Dataset content:

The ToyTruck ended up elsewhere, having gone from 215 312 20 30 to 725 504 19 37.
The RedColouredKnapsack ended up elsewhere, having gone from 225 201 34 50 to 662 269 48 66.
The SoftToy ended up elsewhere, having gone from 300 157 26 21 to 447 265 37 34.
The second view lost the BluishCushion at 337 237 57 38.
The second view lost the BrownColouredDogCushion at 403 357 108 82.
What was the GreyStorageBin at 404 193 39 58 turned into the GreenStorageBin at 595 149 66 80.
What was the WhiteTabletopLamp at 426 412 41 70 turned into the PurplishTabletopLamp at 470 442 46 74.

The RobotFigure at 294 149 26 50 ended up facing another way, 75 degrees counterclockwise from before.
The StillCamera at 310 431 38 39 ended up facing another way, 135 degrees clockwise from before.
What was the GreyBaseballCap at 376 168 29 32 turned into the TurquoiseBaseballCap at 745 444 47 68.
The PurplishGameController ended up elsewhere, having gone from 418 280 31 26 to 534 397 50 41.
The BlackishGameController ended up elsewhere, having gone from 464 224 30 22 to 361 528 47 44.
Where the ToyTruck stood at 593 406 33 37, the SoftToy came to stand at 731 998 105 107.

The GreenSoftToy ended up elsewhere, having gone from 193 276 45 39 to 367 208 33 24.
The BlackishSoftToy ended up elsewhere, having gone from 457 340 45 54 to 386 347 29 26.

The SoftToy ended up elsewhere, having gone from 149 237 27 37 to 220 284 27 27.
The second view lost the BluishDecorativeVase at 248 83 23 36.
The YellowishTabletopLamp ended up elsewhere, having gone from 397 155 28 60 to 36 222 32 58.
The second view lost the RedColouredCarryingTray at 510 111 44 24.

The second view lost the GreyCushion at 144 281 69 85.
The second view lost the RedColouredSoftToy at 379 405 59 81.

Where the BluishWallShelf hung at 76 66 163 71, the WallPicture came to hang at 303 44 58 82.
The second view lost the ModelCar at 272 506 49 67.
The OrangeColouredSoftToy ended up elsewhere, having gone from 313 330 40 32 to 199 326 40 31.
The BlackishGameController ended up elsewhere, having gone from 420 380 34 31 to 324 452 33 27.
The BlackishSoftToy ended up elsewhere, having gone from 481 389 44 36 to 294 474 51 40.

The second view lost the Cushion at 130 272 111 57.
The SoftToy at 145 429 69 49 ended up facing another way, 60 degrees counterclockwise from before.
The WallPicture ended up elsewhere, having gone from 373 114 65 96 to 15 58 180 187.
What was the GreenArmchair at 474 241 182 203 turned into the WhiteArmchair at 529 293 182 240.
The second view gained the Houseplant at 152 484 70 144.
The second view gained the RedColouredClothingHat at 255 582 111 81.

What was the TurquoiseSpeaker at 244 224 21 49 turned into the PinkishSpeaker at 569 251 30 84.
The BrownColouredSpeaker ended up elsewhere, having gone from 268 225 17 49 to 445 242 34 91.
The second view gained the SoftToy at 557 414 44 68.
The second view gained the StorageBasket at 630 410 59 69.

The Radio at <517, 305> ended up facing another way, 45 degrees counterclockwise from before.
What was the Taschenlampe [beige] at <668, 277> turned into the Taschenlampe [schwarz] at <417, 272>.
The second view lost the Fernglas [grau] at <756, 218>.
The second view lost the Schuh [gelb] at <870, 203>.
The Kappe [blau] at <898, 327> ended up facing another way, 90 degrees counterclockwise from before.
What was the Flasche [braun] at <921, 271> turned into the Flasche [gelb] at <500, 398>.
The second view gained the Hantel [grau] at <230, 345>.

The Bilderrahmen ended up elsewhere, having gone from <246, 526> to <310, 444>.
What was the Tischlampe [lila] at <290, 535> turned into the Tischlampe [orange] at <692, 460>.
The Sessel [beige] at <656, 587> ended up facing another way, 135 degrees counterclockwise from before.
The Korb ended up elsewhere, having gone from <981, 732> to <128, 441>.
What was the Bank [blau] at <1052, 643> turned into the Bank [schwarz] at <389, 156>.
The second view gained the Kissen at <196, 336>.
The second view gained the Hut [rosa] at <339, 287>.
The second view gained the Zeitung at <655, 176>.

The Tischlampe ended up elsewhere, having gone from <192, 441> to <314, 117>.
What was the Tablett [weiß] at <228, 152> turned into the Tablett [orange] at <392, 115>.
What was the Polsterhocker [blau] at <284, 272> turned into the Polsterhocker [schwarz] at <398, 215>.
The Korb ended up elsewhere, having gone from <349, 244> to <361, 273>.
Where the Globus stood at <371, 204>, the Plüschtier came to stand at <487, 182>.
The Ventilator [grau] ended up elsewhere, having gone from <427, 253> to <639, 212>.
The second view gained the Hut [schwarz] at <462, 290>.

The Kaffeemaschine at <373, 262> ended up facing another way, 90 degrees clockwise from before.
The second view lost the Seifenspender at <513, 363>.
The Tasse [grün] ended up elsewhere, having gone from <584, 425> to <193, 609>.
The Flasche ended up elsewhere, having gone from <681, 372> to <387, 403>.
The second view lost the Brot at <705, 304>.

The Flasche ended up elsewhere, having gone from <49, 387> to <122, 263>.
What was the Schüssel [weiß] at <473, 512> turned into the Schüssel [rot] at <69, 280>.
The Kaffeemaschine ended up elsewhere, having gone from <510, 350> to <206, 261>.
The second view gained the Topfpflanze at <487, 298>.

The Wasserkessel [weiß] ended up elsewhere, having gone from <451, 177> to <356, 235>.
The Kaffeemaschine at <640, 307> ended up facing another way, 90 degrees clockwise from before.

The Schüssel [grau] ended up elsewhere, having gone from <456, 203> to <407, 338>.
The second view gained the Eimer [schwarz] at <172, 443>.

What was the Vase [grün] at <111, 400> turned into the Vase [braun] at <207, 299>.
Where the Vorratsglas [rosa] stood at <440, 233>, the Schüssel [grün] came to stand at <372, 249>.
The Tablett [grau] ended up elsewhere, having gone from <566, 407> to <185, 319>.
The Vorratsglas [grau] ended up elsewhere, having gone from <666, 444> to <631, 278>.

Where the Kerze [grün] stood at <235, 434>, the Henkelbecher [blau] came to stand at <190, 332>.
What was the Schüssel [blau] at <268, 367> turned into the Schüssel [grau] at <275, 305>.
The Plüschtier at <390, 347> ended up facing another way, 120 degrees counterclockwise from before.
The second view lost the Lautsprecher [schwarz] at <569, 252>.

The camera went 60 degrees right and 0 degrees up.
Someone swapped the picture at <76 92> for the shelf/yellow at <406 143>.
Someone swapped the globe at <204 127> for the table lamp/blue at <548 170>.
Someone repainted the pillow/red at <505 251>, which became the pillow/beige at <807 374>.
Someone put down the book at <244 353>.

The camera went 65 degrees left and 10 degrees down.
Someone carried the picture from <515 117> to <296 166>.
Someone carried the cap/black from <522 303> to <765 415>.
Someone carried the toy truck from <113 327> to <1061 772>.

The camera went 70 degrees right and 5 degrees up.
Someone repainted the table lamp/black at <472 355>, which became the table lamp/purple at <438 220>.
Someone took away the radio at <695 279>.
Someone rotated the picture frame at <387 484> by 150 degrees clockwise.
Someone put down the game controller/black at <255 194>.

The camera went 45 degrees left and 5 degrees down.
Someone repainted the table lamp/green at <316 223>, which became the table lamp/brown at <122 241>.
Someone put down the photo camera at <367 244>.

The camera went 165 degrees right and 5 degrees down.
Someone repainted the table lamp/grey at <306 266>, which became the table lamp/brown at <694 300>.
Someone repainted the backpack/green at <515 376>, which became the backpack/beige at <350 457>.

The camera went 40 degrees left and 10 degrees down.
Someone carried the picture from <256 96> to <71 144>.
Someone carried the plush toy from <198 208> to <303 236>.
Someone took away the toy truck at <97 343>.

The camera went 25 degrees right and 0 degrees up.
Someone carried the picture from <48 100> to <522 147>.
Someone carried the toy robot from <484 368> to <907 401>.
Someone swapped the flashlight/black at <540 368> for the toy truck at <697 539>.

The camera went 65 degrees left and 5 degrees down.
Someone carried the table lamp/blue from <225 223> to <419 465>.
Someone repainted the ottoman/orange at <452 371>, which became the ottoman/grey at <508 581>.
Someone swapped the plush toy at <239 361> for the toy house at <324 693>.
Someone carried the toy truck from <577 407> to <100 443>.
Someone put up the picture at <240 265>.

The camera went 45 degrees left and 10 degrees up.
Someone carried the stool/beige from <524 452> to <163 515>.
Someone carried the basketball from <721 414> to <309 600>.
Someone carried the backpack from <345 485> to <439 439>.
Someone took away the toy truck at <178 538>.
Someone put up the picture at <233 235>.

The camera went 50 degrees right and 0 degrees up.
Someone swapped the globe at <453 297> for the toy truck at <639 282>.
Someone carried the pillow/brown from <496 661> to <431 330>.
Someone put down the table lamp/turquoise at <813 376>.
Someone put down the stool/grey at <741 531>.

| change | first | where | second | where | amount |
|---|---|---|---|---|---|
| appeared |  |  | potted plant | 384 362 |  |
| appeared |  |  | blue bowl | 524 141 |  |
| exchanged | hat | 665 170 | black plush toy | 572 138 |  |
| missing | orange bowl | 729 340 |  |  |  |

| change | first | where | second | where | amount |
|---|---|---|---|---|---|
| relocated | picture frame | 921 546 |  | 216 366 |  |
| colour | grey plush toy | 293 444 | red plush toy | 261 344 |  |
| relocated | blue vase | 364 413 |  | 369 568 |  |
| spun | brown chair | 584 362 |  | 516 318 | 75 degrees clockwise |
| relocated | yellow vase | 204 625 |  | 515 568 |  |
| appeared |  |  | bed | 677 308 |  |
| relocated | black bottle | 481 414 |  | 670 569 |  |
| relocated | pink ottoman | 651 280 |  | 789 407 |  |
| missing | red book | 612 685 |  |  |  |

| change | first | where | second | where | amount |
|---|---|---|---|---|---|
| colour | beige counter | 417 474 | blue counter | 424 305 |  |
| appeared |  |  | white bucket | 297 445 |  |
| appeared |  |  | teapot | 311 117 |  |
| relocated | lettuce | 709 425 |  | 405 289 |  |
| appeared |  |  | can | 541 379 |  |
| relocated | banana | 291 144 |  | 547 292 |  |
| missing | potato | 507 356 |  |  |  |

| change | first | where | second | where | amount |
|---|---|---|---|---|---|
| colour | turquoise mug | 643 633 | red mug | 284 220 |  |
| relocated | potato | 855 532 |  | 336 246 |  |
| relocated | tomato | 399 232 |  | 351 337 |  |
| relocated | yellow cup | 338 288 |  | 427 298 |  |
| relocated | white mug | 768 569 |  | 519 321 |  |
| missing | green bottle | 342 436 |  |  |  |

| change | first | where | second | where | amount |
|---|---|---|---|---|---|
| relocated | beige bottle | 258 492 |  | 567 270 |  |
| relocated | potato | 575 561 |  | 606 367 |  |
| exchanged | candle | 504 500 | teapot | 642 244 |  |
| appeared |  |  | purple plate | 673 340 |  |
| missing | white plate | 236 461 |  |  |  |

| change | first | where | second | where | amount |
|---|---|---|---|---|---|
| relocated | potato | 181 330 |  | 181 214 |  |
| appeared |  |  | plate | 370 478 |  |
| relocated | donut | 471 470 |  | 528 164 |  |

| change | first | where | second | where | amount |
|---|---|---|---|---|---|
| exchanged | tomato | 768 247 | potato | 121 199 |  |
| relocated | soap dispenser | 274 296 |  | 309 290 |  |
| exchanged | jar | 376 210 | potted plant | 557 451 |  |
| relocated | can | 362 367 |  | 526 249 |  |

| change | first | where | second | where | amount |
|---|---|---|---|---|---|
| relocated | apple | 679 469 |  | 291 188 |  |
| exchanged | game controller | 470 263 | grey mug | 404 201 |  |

Task objective:
Copy out each line of the listing where the string "gelb" appears.

Answer:
The second view lost the Schuh [gelb] at <870, 203>.
What was the Flasche [braun] at <921, 271> turned into the Flasche [gelb] at <500, 398>.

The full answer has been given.